— Material provided —

Content starts

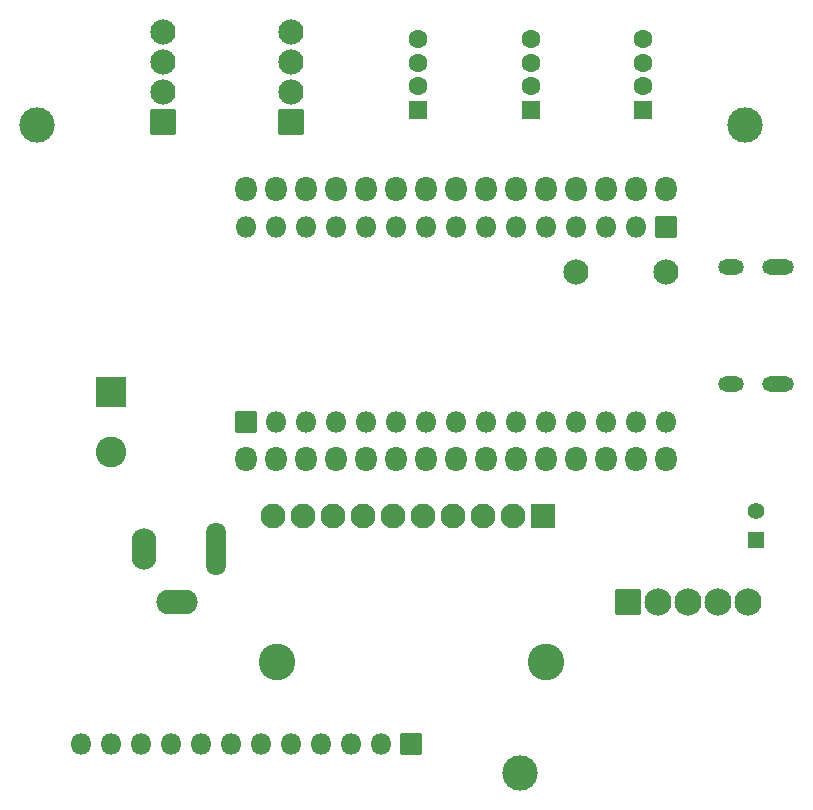
<source format=gbr>
G04 #@! TF.GenerationSoftware,KiCad,Pcbnew,(6.0.6)*
G04 #@! TF.CreationDate,2023-09-07T11:34:38+01:00*
G04 #@! TF.ProjectId,AirQualityPCB,41697251-7561-46c6-9974-795043422e6b,rev?*
G04 #@! TF.SameCoordinates,Original*
G04 #@! TF.FileFunction,Soldermask,Bot*
G04 #@! TF.FilePolarity,Negative*
%FSLAX46Y46*%
G04 Gerber Fmt 4.6, Leading zero omitted, Abs format (unit mm)*
G04 Created by KiCad (PCBNEW (6.0.6)) date 2023-09-07 11:34:38*
%MOMM*%
%LPD*%
G01*
G04 APERTURE LIST*
G04 Aperture macros list*
%AMRoundRect*
0 Rectangle with rounded corners*
0 $1 Rounding radius*
0 $2 $3 $4 $5 $6 $7 $8 $9 X,Y pos of 4 corners*
0 Add a 4 corners polygon primitive as box body*
4,1,4,$2,$3,$4,$5,$6,$7,$8,$9,$2,$3,0*
0 Add four circle primitives for the rounded corners*
1,1,$1+$1,$2,$3*
1,1,$1+$1,$4,$5*
1,1,$1+$1,$6,$7*
1,1,$1+$1,$8,$9*
0 Add four rect primitives between the rounded corners*
20,1,$1+$1,$2,$3,$4,$5,0*
20,1,$1+$1,$4,$5,$6,$7,0*
20,1,$1+$1,$6,$7,$8,$9,0*
20,1,$1+$1,$8,$9,$2,$3,0*%
G04 Aperture macros list end*
%ADD10O,2.100980X3.503060*%
%ADD11O,1.702200X4.501280*%
%ADD12O,3.503060X2.100980*%
%ADD13RoundRect,0.051000X-1.249680X1.249680X-1.249680X-1.249680X1.249680X-1.249680X1.249680X1.249680X0*%
%ADD14C,2.601360*%
%ADD15C,0.099060*%
%ADD16O,2.702000X1.302000*%
%ADD17O,2.202000X1.302000*%
%ADD18C,2.134000*%
%ADD19O,1.829200X2.134000*%
%ADD20C,3.102000*%
%ADD21RoundRect,0.051000X0.999490X0.999490X-0.999490X0.999490X-0.999490X-0.999490X0.999490X-0.999490X0*%
%ADD22C,2.100980*%
%ADD23RoundRect,0.051000X0.850000X-0.850000X0.850000X0.850000X-0.850000X0.850000X-0.850000X-0.850000X0*%
%ADD24O,1.802000X1.802000*%
%ADD25RoundRect,0.051000X-0.850000X0.850000X-0.850000X-0.850000X0.850000X-0.850000X0.850000X0.850000X0*%
%ADD26RoundRect,0.051000X1.016000X-1.016000X1.016000X1.016000X-1.016000X1.016000X-1.016000X-1.016000X0*%
%ADD27RoundRect,0.051000X0.750000X-0.750000X0.750000X0.750000X-0.750000X0.750000X-0.750000X-0.750000X0*%
%ADD28C,1.602000*%
%ADD29RoundRect,0.051000X-1.050290X-1.050290X1.050290X-1.050290X1.050290X1.050290X-1.050290X1.050290X0*%
%ADD30C,2.301640*%
%ADD31RoundRect,0.051000X0.650000X-0.650000X0.650000X0.650000X-0.650000X0.650000X-0.650000X-0.650000X0*%
%ADD32C,1.402000*%
%ADD33C,3.002000*%
G04 APERTURE END LIST*
D10*
X119634000Y-106680000D03*
D11*
X125730000Y-106680000D03*
D12*
X122428000Y-111125000D03*
D13*
X116840000Y-93345000D03*
D14*
X116840000Y-98425000D03*
D15*
X133223000Y-88392000D03*
D16*
X173355000Y-92710000D03*
D17*
X169355000Y-92710000D03*
D16*
X173355000Y-82810000D03*
D17*
X169355000Y-82810000D03*
D18*
X163830000Y-83185000D03*
X156210000Y-83185000D03*
D19*
X128270000Y-99060000D03*
X130810000Y-99060000D03*
X133350000Y-99060000D03*
X135890000Y-99060000D03*
X138430000Y-99060000D03*
X140970000Y-99060000D03*
X143510000Y-99060000D03*
X146050000Y-99060000D03*
X148590000Y-99060000D03*
X151130000Y-99060000D03*
X153670000Y-99060000D03*
X156210000Y-99060000D03*
X158750000Y-99060000D03*
X161290000Y-99060000D03*
X163830000Y-99060000D03*
X163830000Y-76200000D03*
X161290000Y-76200000D03*
X158750000Y-76200000D03*
X156210000Y-76200000D03*
X153670000Y-76200000D03*
X151130000Y-76200000D03*
X148590000Y-76200000D03*
X146050000Y-76200000D03*
X143510000Y-76200000D03*
X140970000Y-76200000D03*
X138430000Y-76200000D03*
X135890000Y-76200000D03*
X133350000Y-76200000D03*
X130810000Y-76200000D03*
X128270000Y-76200000D03*
D20*
X130910002Y-116205000D03*
X153670000Y-116205000D03*
D21*
X153485006Y-103894999D03*
D22*
X150945006Y-103894999D03*
X148405006Y-103894999D03*
X145865006Y-103894999D03*
X143325006Y-103894999D03*
X140785006Y-103894999D03*
X138245006Y-103894999D03*
X135705006Y-103894999D03*
X133165006Y-103894999D03*
X130625006Y-103894999D03*
D23*
X128270000Y-95885000D03*
D24*
X130810000Y-95885000D03*
X133350000Y-95885000D03*
X135890000Y-95885000D03*
X138430000Y-95885000D03*
X140970000Y-95885000D03*
X143510000Y-95885000D03*
X146050000Y-95885000D03*
X148590000Y-95885000D03*
X151130000Y-95885000D03*
X153670000Y-95885000D03*
X156210000Y-95885000D03*
X158750000Y-95885000D03*
X161290000Y-95885000D03*
X163830000Y-95885000D03*
D25*
X163830000Y-79375000D03*
D24*
X161290000Y-79375000D03*
X158750000Y-79375000D03*
X156210000Y-79375000D03*
X153670000Y-79375000D03*
X151130000Y-79375000D03*
X148590000Y-79375000D03*
X146050000Y-79375000D03*
X143510000Y-79375000D03*
X140970000Y-79375000D03*
X138430000Y-79375000D03*
X135890000Y-79375000D03*
X133350000Y-79375000D03*
X130810000Y-79375000D03*
X128270000Y-79375000D03*
D26*
X121285000Y-70485000D03*
D18*
X121285000Y-67945000D03*
X121285000Y-65405000D03*
X121285000Y-62865000D03*
D27*
X142875000Y-69500000D03*
D28*
X142875000Y-67500000D03*
X142875000Y-65500000D03*
X142875000Y-63500000D03*
D27*
X152400000Y-69500000D03*
D28*
X152400000Y-67500000D03*
X152400000Y-65500000D03*
X152400000Y-63500000D03*
D27*
X161925000Y-69500000D03*
D28*
X161925000Y-67500000D03*
X161925000Y-65500000D03*
X161925000Y-63500000D03*
D26*
X132080000Y-70485000D03*
D18*
X132080000Y-67945000D03*
X132080000Y-65405000D03*
X132080000Y-62865000D03*
D29*
X160655000Y-111125000D03*
D30*
X163195000Y-111125000D03*
X165735000Y-111125000D03*
X168275000Y-111125000D03*
X170815000Y-111125000D03*
D31*
X171450000Y-105918000D03*
D32*
X171450000Y-103418000D03*
D33*
X110624770Y-70723050D03*
X170524763Y-70723050D03*
X151524763Y-125623051D03*
D25*
X142240000Y-123190000D03*
D24*
X139700000Y-123190000D03*
X137160000Y-123190000D03*
X134620000Y-123190000D03*
X132080000Y-123190000D03*
X129540000Y-123190000D03*
X127000000Y-123190000D03*
X124460000Y-123190000D03*
X121920000Y-123190000D03*
X119380000Y-123190000D03*
X116840000Y-123190000D03*
X114300000Y-123190000D03*
M02*

</source>
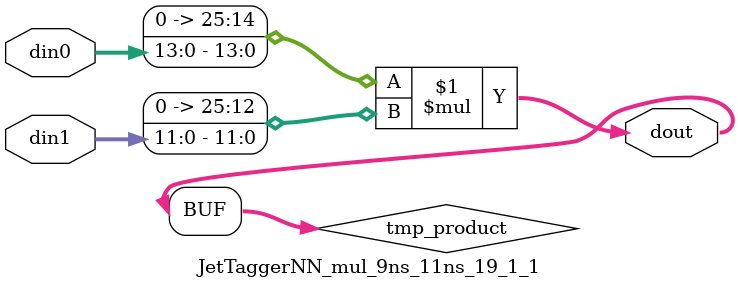
<source format=v>

`timescale 1 ns / 1 ps

  module JetTaggerNN_mul_9ns_11ns_19_1_1(din0, din1, dout);
parameter ID = 1;
parameter NUM_STAGE = 0;
parameter din0_WIDTH = 14;
parameter din1_WIDTH = 12;
parameter dout_WIDTH = 26;

input [din0_WIDTH - 1 : 0] din0; 
input [din1_WIDTH - 1 : 0] din1; 
output [dout_WIDTH - 1 : 0] dout;

wire signed [dout_WIDTH - 1 : 0] tmp_product;










assign tmp_product = $signed({1'b0, din0}) * $signed({1'b0, din1});











assign dout = tmp_product;







endmodule

</source>
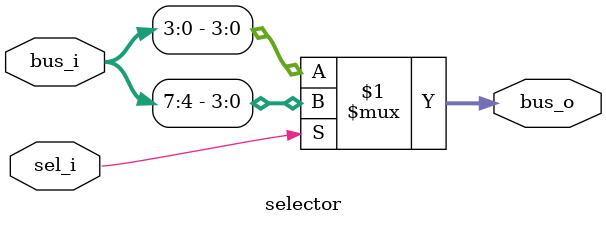
<source format=sv>

module selector
#(parameter width_p = 8)
(
    input [width_p-1:0] bus_i,
    input sel_i,
    output [width_p/2-1:0] bus_o
);

    assign bus_o = sel_i ? bus_i[width_p-1:width_p/2] : bus_i[width_p/2-1:0];



endmodule
</source>
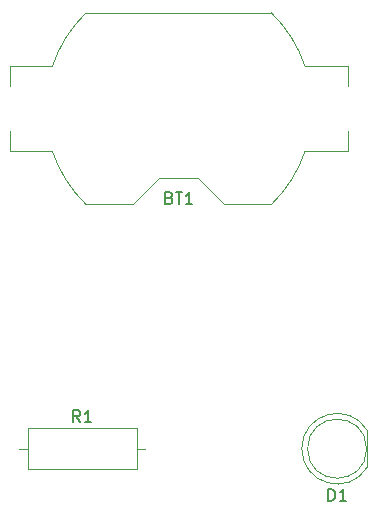
<source format=gbr>
%TF.GenerationSoftware,KiCad,Pcbnew,7.0.8*%
%TF.CreationDate,2023-11-11T20:39:46+01:00*%
%TF.ProjectId,FirstKicadProject,46697273-744b-4696-9361-6450726f6a65,rev?*%
%TF.SameCoordinates,Original*%
%TF.FileFunction,Legend,Top*%
%TF.FilePolarity,Positive*%
%FSLAX46Y46*%
G04 Gerber Fmt 4.6, Leading zero omitted, Abs format (unit mm)*
G04 Created by KiCad (PCBNEW 7.0.8) date 2023-11-11 20:39:46*
%MOMM*%
%LPD*%
G01*
G04 APERTURE LIST*
%ADD10C,0.150000*%
%ADD11C,0.120000*%
G04 APERTURE END LIST*
D10*
X165631905Y-106014819D02*
X165631905Y-105014819D01*
X165631905Y-105014819D02*
X165870000Y-105014819D01*
X165870000Y-105014819D02*
X166012857Y-105062438D01*
X166012857Y-105062438D02*
X166108095Y-105157676D01*
X166108095Y-105157676D02*
X166155714Y-105252914D01*
X166155714Y-105252914D02*
X166203333Y-105443390D01*
X166203333Y-105443390D02*
X166203333Y-105586247D01*
X166203333Y-105586247D02*
X166155714Y-105776723D01*
X166155714Y-105776723D02*
X166108095Y-105871961D01*
X166108095Y-105871961D02*
X166012857Y-105967200D01*
X166012857Y-105967200D02*
X165870000Y-106014819D01*
X165870000Y-106014819D02*
X165631905Y-106014819D01*
X167155714Y-106014819D02*
X166584286Y-106014819D01*
X166870000Y-106014819D02*
X166870000Y-105014819D01*
X166870000Y-105014819D02*
X166774762Y-105157676D01*
X166774762Y-105157676D02*
X166679524Y-105252914D01*
X166679524Y-105252914D02*
X166584286Y-105300533D01*
X152174285Y-80359979D02*
X152317142Y-80407598D01*
X152317142Y-80407598D02*
X152364761Y-80455217D01*
X152364761Y-80455217D02*
X152412380Y-80550455D01*
X152412380Y-80550455D02*
X152412380Y-80693312D01*
X152412380Y-80693312D02*
X152364761Y-80788550D01*
X152364761Y-80788550D02*
X152317142Y-80836170D01*
X152317142Y-80836170D02*
X152221904Y-80883789D01*
X152221904Y-80883789D02*
X151840952Y-80883789D01*
X151840952Y-80883789D02*
X151840952Y-79883789D01*
X151840952Y-79883789D02*
X152174285Y-79883789D01*
X152174285Y-79883789D02*
X152269523Y-79931408D01*
X152269523Y-79931408D02*
X152317142Y-79979027D01*
X152317142Y-79979027D02*
X152364761Y-80074265D01*
X152364761Y-80074265D02*
X152364761Y-80169503D01*
X152364761Y-80169503D02*
X152317142Y-80264741D01*
X152317142Y-80264741D02*
X152269523Y-80312360D01*
X152269523Y-80312360D02*
X152174285Y-80359979D01*
X152174285Y-80359979D02*
X151840952Y-80359979D01*
X152698095Y-79883789D02*
X153269523Y-79883789D01*
X152983809Y-80883789D02*
X152983809Y-79883789D01*
X154126666Y-80883789D02*
X153555238Y-80883789D01*
X153840952Y-80883789D02*
X153840952Y-79883789D01*
X153840952Y-79883789D02*
X153745714Y-80026646D01*
X153745714Y-80026646D02*
X153650476Y-80121884D01*
X153650476Y-80121884D02*
X153555238Y-80169503D01*
X144613333Y-99334819D02*
X144280000Y-98858628D01*
X144041905Y-99334819D02*
X144041905Y-98334819D01*
X144041905Y-98334819D02*
X144422857Y-98334819D01*
X144422857Y-98334819D02*
X144518095Y-98382438D01*
X144518095Y-98382438D02*
X144565714Y-98430057D01*
X144565714Y-98430057D02*
X144613333Y-98525295D01*
X144613333Y-98525295D02*
X144613333Y-98668152D01*
X144613333Y-98668152D02*
X144565714Y-98763390D01*
X144565714Y-98763390D02*
X144518095Y-98811009D01*
X144518095Y-98811009D02*
X144422857Y-98858628D01*
X144422857Y-98858628D02*
X144041905Y-98858628D01*
X145565714Y-99334819D02*
X144994286Y-99334819D01*
X145280000Y-99334819D02*
X145280000Y-98334819D01*
X145280000Y-98334819D02*
X145184762Y-98477676D01*
X145184762Y-98477676D02*
X145089524Y-98572914D01*
X145089524Y-98572914D02*
X144994286Y-98620533D01*
D11*
%TO.C,D1*%
X168930000Y-103145000D02*
X168930000Y-100055000D01*
X163380001Y-101599538D02*
G75*
G03*
X168929999Y-103144830I2989999J-462D01*
G01*
X168930000Y-100055170D02*
G75*
G03*
X163380000Y-101600462I-2560000J-1544830D01*
G01*
X168870000Y-101600000D02*
G75*
G03*
X168870000Y-101600000I-2500000J0D01*
G01*
%TO.C,BT1*%
X138650000Y-69198970D02*
X142268000Y-69198970D01*
X138650000Y-70908970D02*
X138650000Y-69198970D01*
X138650000Y-74708970D02*
X138650000Y-76418970D01*
X142268000Y-76418970D02*
X138650000Y-76418970D01*
X145112700Y-64698970D02*
X160807300Y-64698970D01*
X149100000Y-80918970D02*
X145112700Y-80918970D01*
X151300000Y-78718970D02*
X149100000Y-80918970D01*
X154620000Y-78718970D02*
X151300000Y-78718970D01*
X154620000Y-78718970D02*
X156820000Y-80918970D01*
X160807300Y-80918970D02*
X156820000Y-80918970D01*
X163652000Y-69198970D02*
X167270000Y-69198970D01*
X167270000Y-70908970D02*
X167270000Y-69198970D01*
X167270000Y-74708970D02*
X167270000Y-76418970D01*
X167270000Y-76418970D02*
X163652000Y-76418970D01*
X145114629Y-64697181D02*
G75*
G03*
X142268001Y-69198970I7845391J-8111799D01*
G01*
X142268000Y-76418970D02*
G75*
G03*
X145114629Y-80920759I10691995J3609996D01*
G01*
X163652000Y-69198970D02*
G75*
G03*
X160805371Y-64697181I-10692000J-3610000D01*
G01*
X160805371Y-80920759D02*
G75*
G03*
X163652000Y-76418970I-7845391J8111801D01*
G01*
%TO.C,R1*%
X139470000Y-101600000D02*
X140160000Y-101600000D01*
X140160000Y-99880000D02*
X140160000Y-103320000D01*
X140160000Y-103320000D02*
X149400000Y-103320000D01*
X149400000Y-99880000D02*
X140160000Y-99880000D01*
X149400000Y-103320000D02*
X149400000Y-99880000D01*
X150090000Y-101600000D02*
X149400000Y-101600000D01*
%TD*%
M02*

</source>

Content ends

— Prompt —
Which lines above contain the word "signed"? Copy each of them.

— Solution for this problem —
wire signed [dout_WIDTH - 1 : 0] tmp_product;
assign tmp_product = $signed({1'b0, din0}) * $signed({1'b0, din1});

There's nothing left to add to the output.